I entirely agree, and I would add that if Ministers think that the recent local election results were bad, they should wait until next year’s council elections in Scotland, Wales, big city conurbations such as Manchester, Birmingham and Liverpool, and every single London borough.
There are people in No. 10 who believe that we did not go far enough. A nameless No. 10 adviser said:
“We didn’t go big enough the first time round…It’s a fairness issue”.
Another nameless Government source said:
“We should’ve done it all in one hit—we didn’t go far enough.”
I wonder how many poor or disabled people those people have ever met or known.

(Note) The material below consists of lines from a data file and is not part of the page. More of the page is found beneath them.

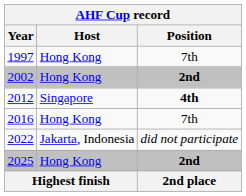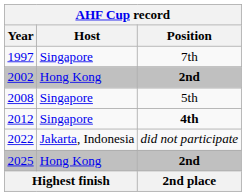1997 | Host: Hong Kong -> Singapore
+ row: 2008 | Singapore | 5th
- row: 2016 | Hong Kong | 7th
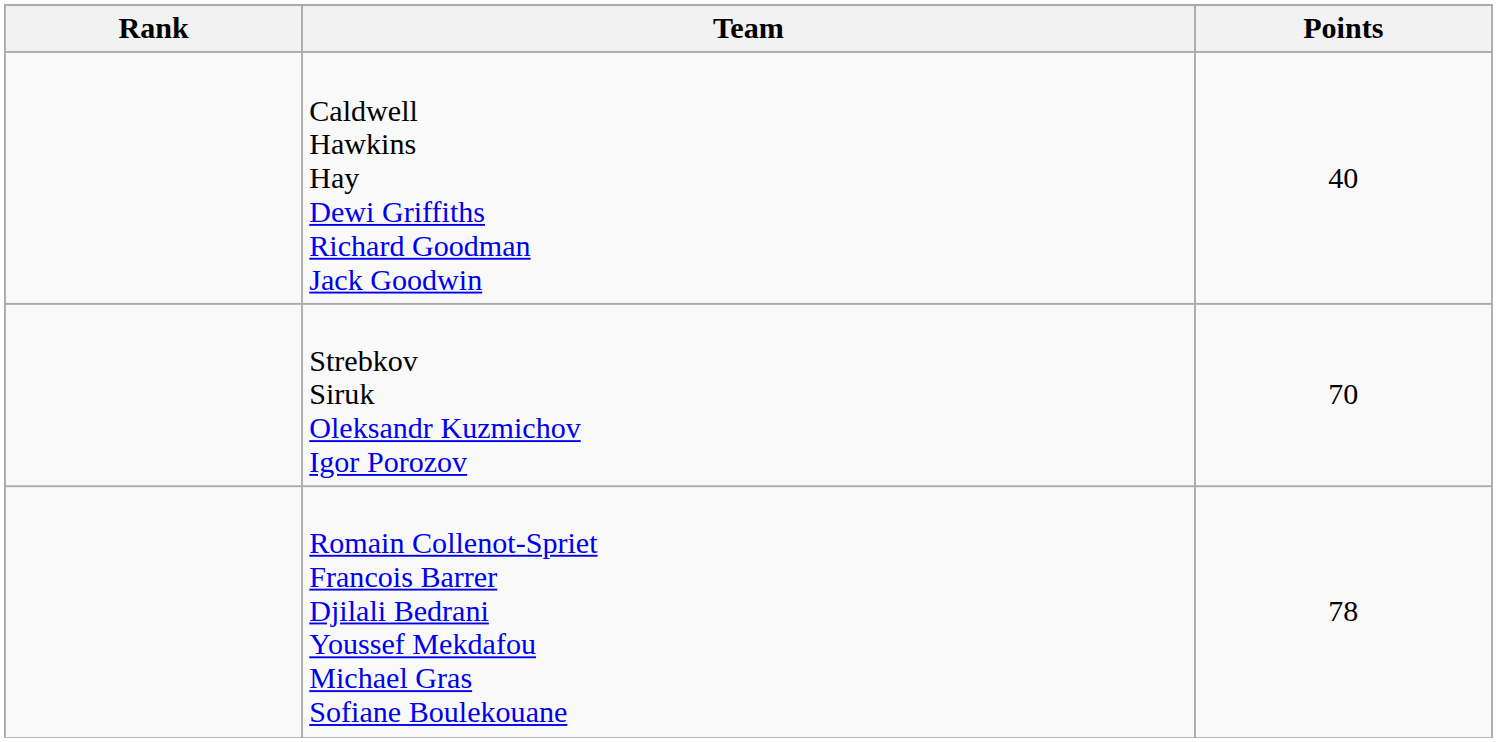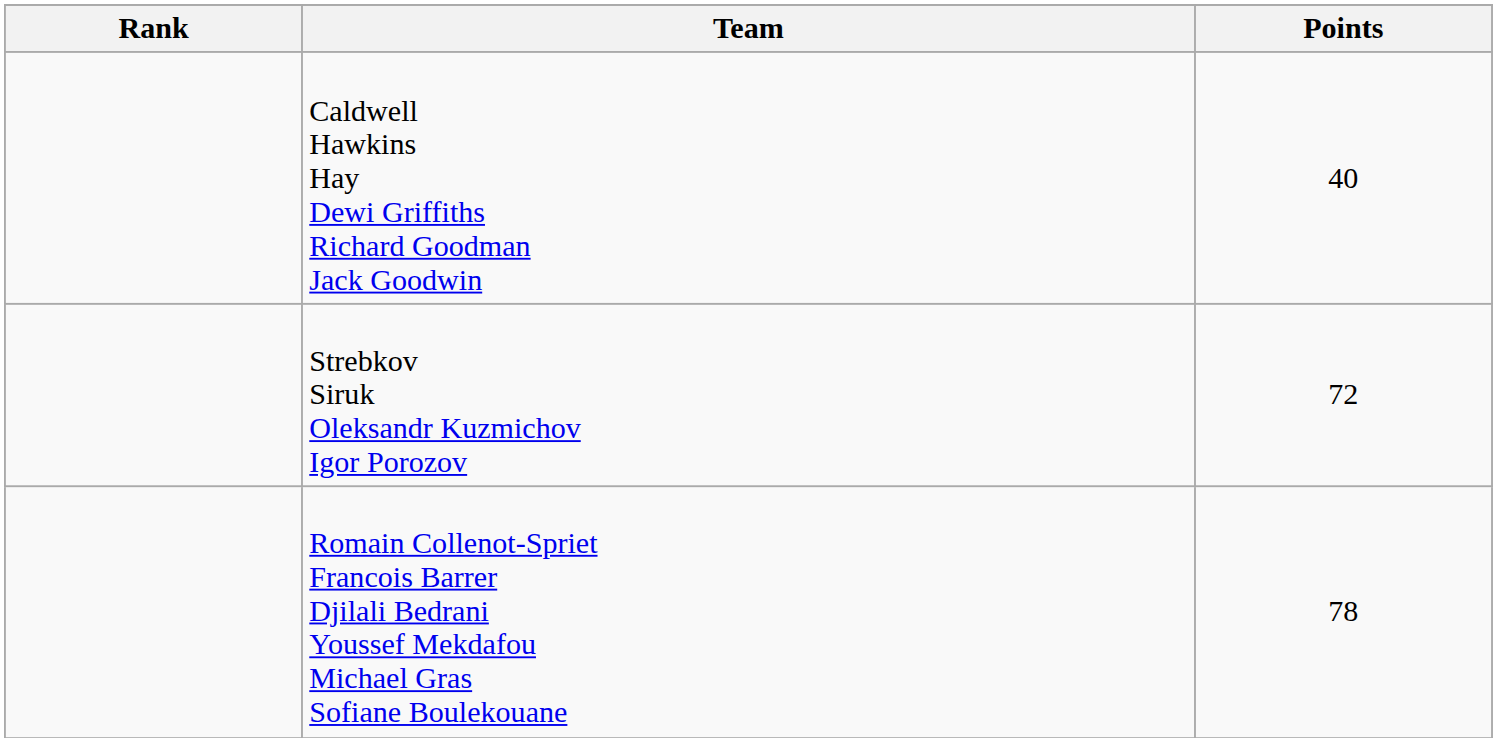Strebkov Siruk Oleksandr Kuzmichov Igor Porozov | Points: 70 -> 72
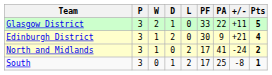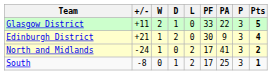columns swapped: P <-> +/-
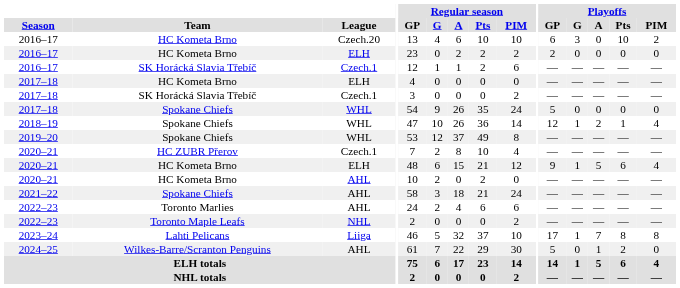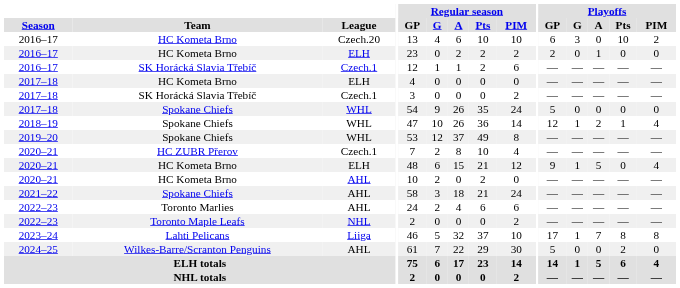2016–17 / ELH | Playoffs / A: 0 -> 1
2020–21 / ELH | Playoffs / Pts: 6 -> 0
2024–25 | Playoffs / A: 1 -> 0
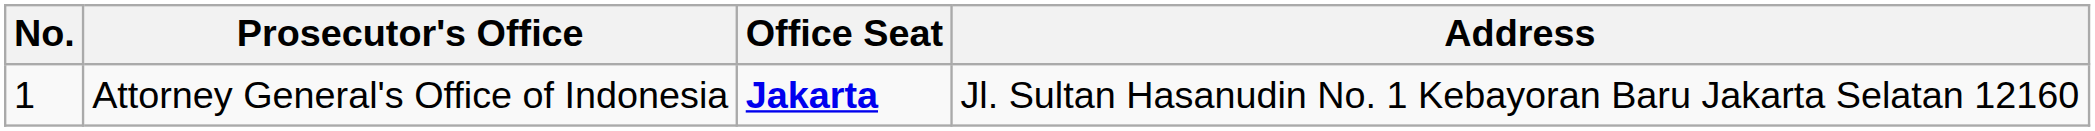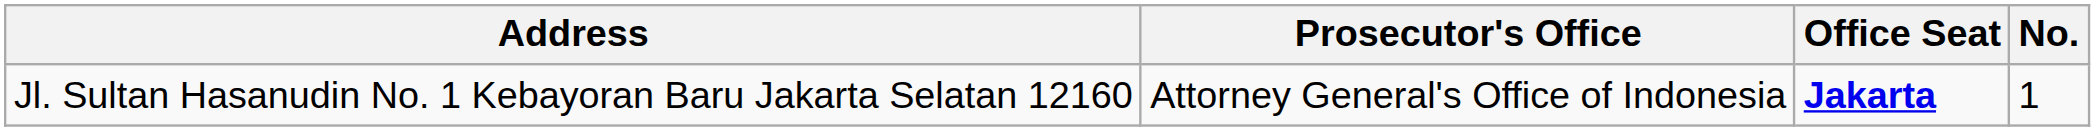columns swapped: No. <-> Address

The Government should drop the cuts to the winter fuel payment and review the personal independence payment. They should consult the disabled and organisations that work with them, and genuinely improve and reform it.
It is really important that the Government work on co-production so that disabled people are involved in the decision-making processes. On the interaction with the Scottish Government, the UK Government have said that they are cancelling work capability assessments and are relying on the PIP assessment to make the decisions. In Scotland, we do not have PIP assessments; we have adult disability payment assessments. Will the right hon. Lady join me in encouraging the Minister to set out clear plans before the welfare Bill comes to Parliament? Otherwise, we will be taking a decision about something with no idea about its impact.
We undoubtedly need more information before we can meaningfully vote on these proposals.
Some of us are old enough to remember Mrs Thatcher and her poll tax, which was her undoing. It is not too late to drop the winter fuel tax and the cuts to PIP. I plead with my Government to do so.
The Minister has again repeated the line that the number of people claiming PIP has shot up and that there must be something dubious about that. I ask him to look at the New Economics Foundation report that came out today, which says that the reasons why the number of people claiming has gone up are a rise in the number of disabled people, a rise in deprivation, long covid and the pressures on the NHS.
The Minister said we were asking the Government to put their head in the sand; no—we are just asking the Government to talk to the disabled and their supporters and not ram through legislation without giving us sufficient information. This cruel and misconceived legislation will not end well politically. Meanwhile, millions of the disabled will live in fear.
Question put and agreed to.
Resolved,
That this House has considered Personal Independence Payment and disabled people.